[RECORDS PROVIDED]

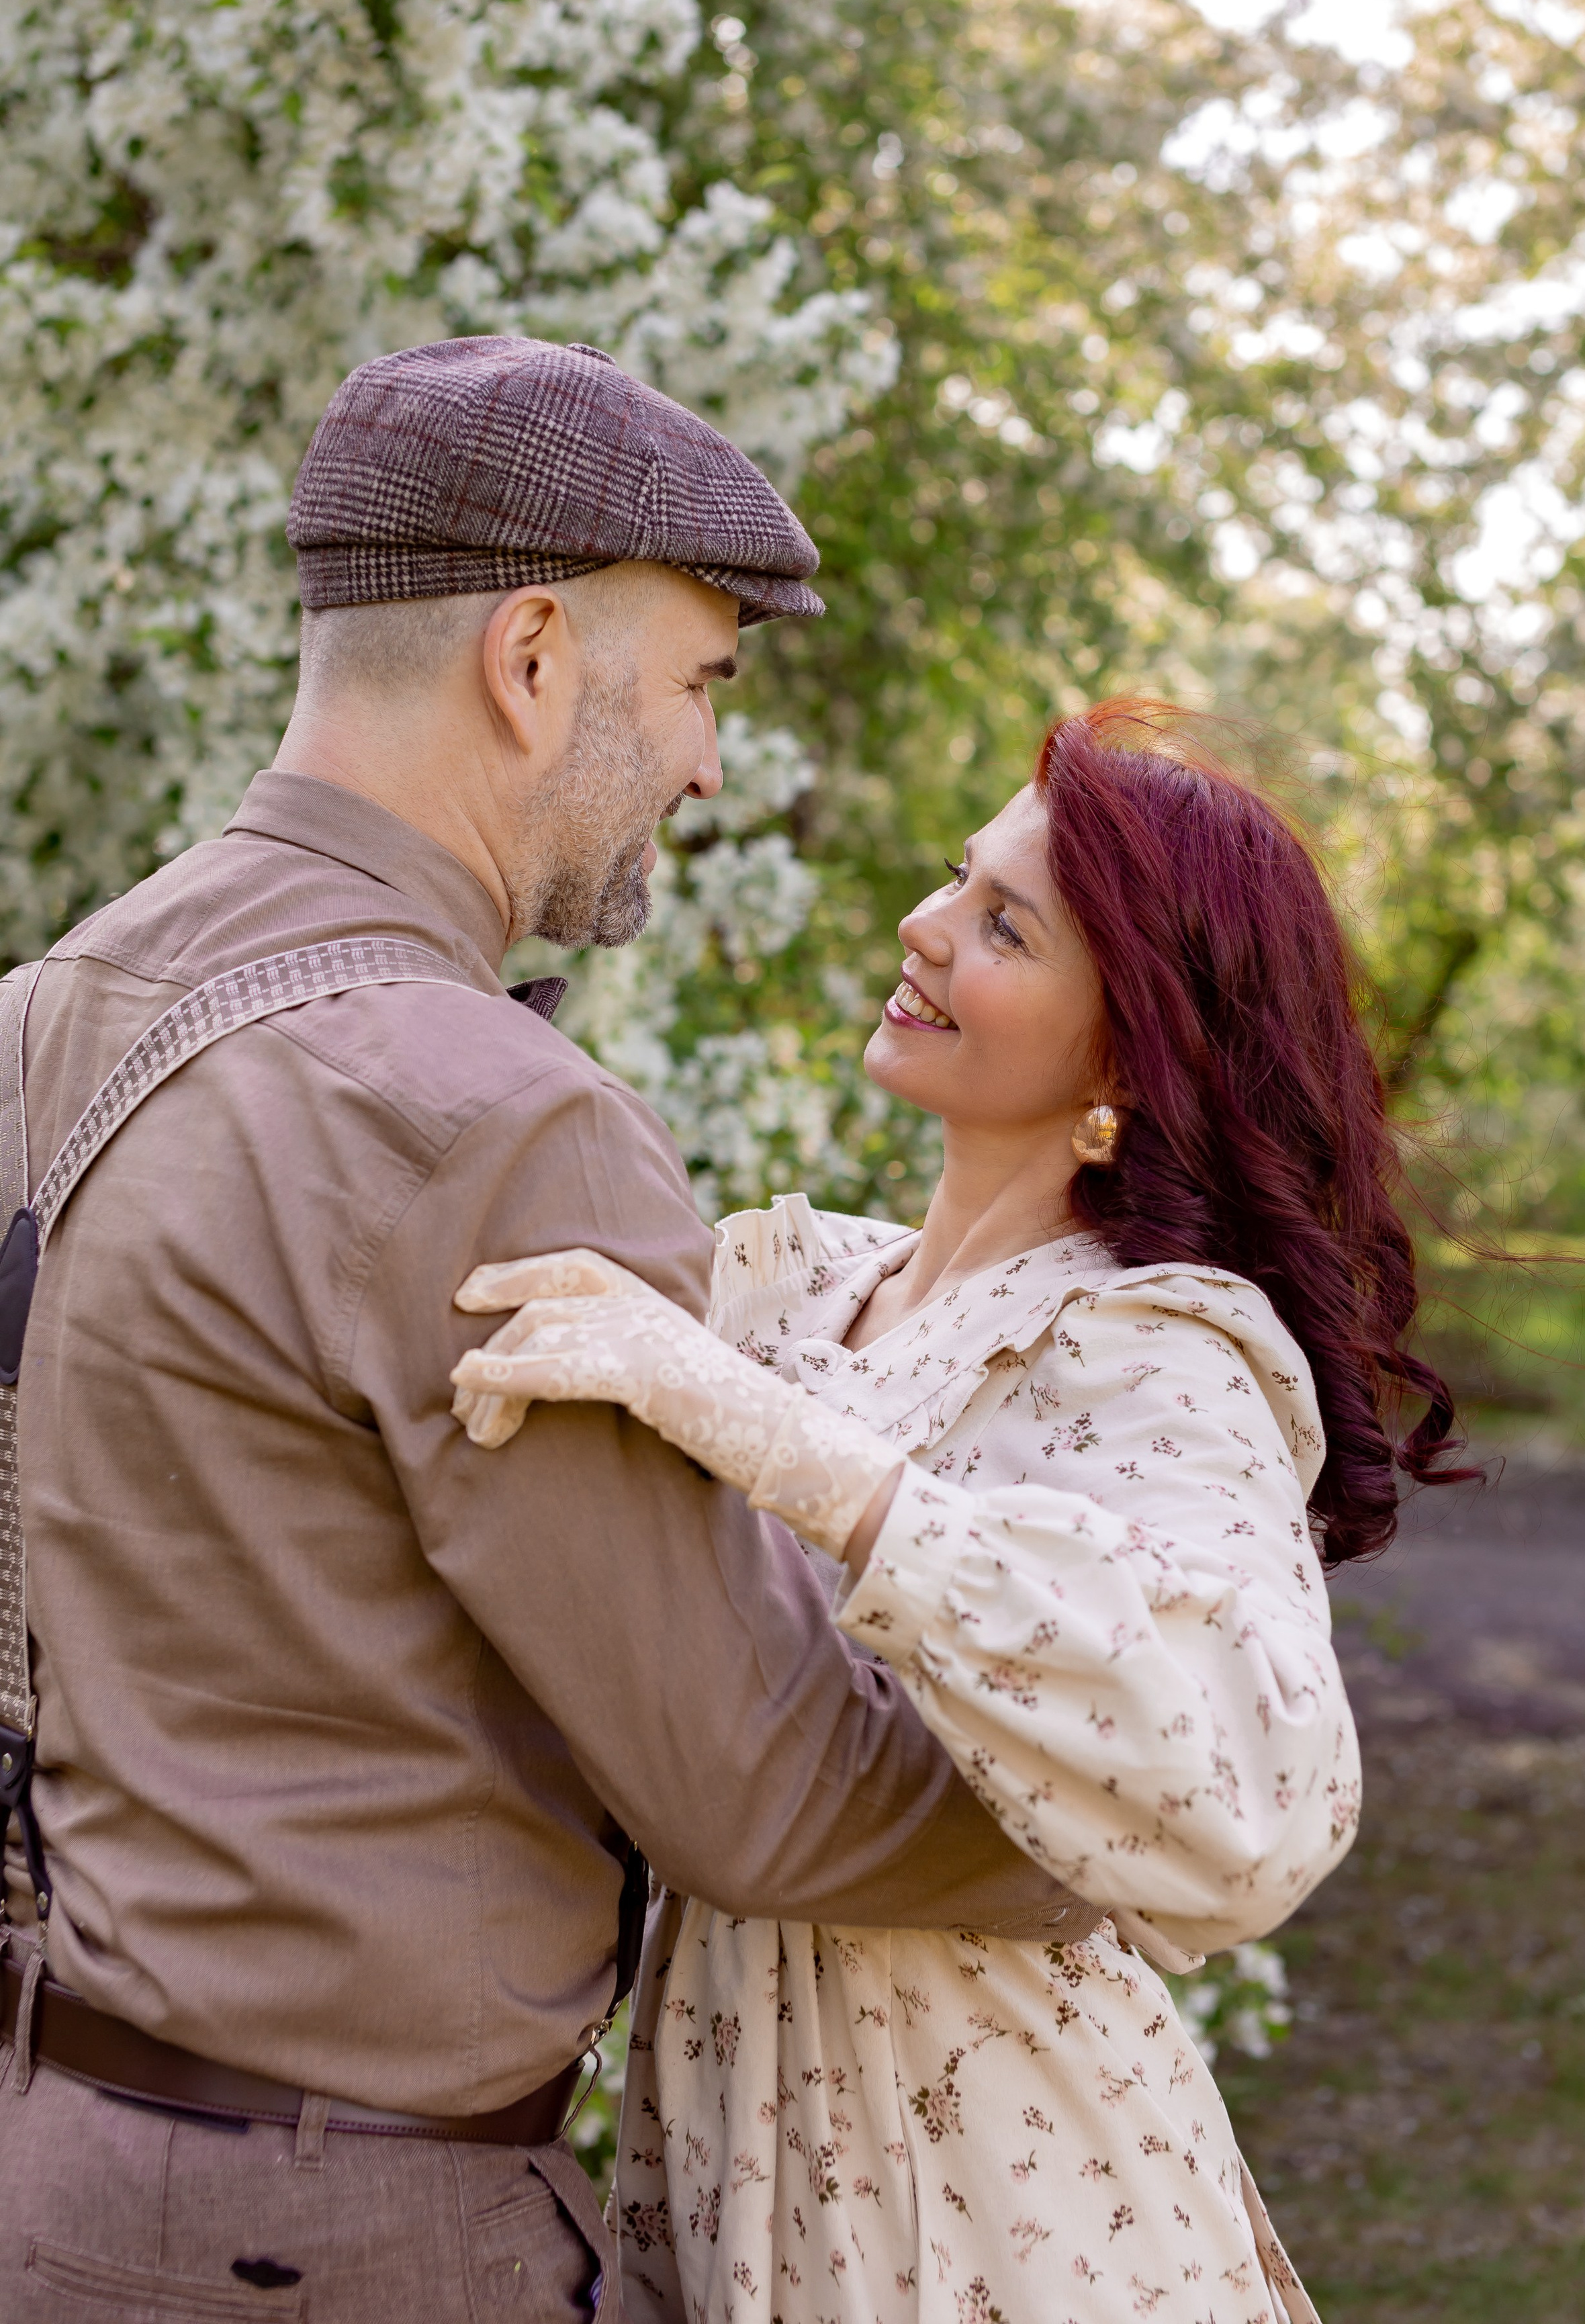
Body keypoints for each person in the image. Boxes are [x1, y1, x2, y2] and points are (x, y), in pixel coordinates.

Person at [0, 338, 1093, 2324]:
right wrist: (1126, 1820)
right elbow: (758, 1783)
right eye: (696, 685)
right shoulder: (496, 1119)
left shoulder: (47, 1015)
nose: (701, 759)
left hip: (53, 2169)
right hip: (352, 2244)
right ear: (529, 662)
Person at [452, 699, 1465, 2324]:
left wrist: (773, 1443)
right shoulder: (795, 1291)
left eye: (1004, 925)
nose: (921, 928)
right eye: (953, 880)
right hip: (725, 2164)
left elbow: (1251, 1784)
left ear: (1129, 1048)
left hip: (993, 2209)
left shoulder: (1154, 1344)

[/RECORDS PROVIDED]
[RECORDS PROVIDED]

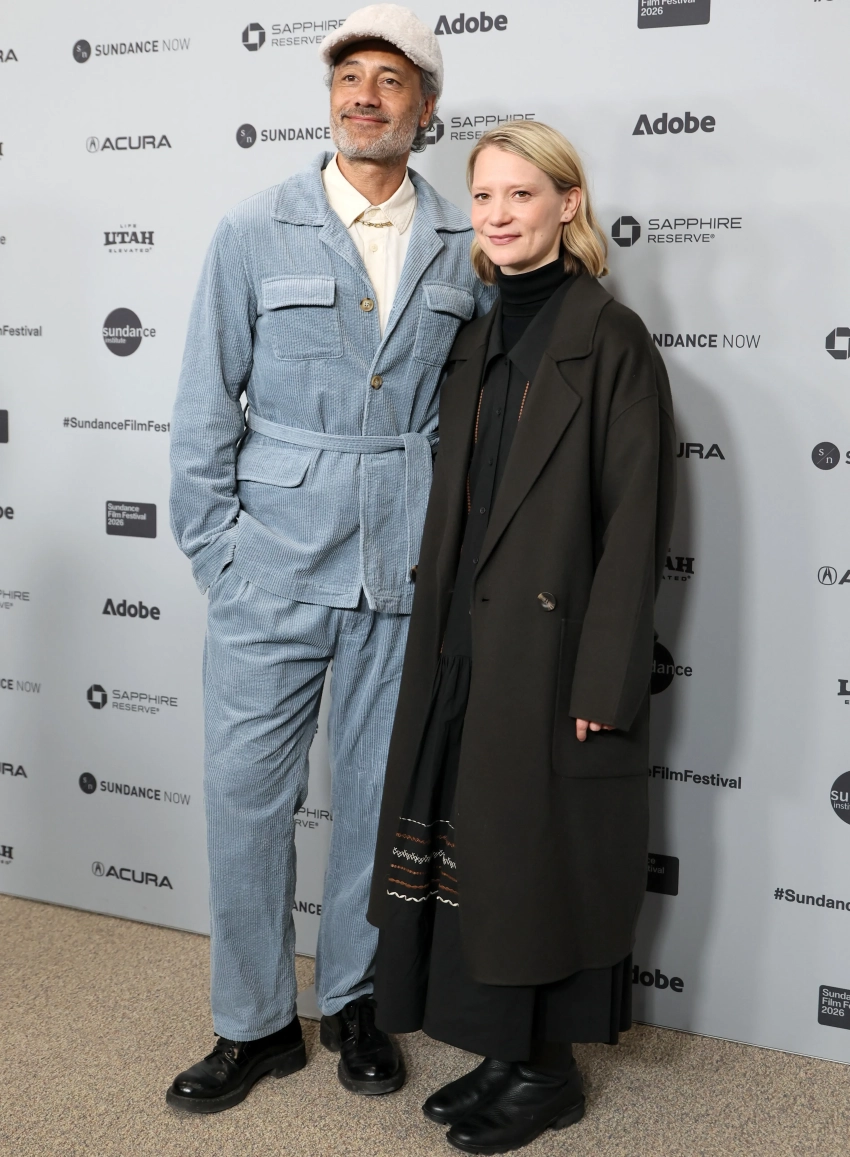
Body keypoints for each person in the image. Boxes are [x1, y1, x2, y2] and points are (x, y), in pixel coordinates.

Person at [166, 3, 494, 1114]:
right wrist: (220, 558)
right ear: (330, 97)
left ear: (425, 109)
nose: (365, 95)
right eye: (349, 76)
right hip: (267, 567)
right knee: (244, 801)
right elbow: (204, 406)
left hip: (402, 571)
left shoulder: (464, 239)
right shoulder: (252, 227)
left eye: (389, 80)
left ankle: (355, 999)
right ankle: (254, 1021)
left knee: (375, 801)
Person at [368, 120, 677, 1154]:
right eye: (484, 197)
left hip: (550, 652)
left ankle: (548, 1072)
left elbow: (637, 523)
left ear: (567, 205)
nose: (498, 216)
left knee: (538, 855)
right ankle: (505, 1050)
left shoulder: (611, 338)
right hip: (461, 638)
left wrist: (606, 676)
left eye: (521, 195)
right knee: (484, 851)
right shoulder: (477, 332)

[/RECORDS PROVIDED]

Could you set down, word for word, only the lines above from the line with "left ear: (425, 109)" to the line with "left ankle: (355, 999)", including both?

:: REPLY TO THE EXERCISE ::
left ear: (425, 109)
nose: (365, 95)
right eye: (349, 76)
right hip: (267, 567)
right knee: (244, 801)
right elbow: (204, 406)
left hip: (402, 571)
left shoulder: (464, 239)
right shoulder: (252, 227)
left eye: (389, 80)
left ankle: (355, 999)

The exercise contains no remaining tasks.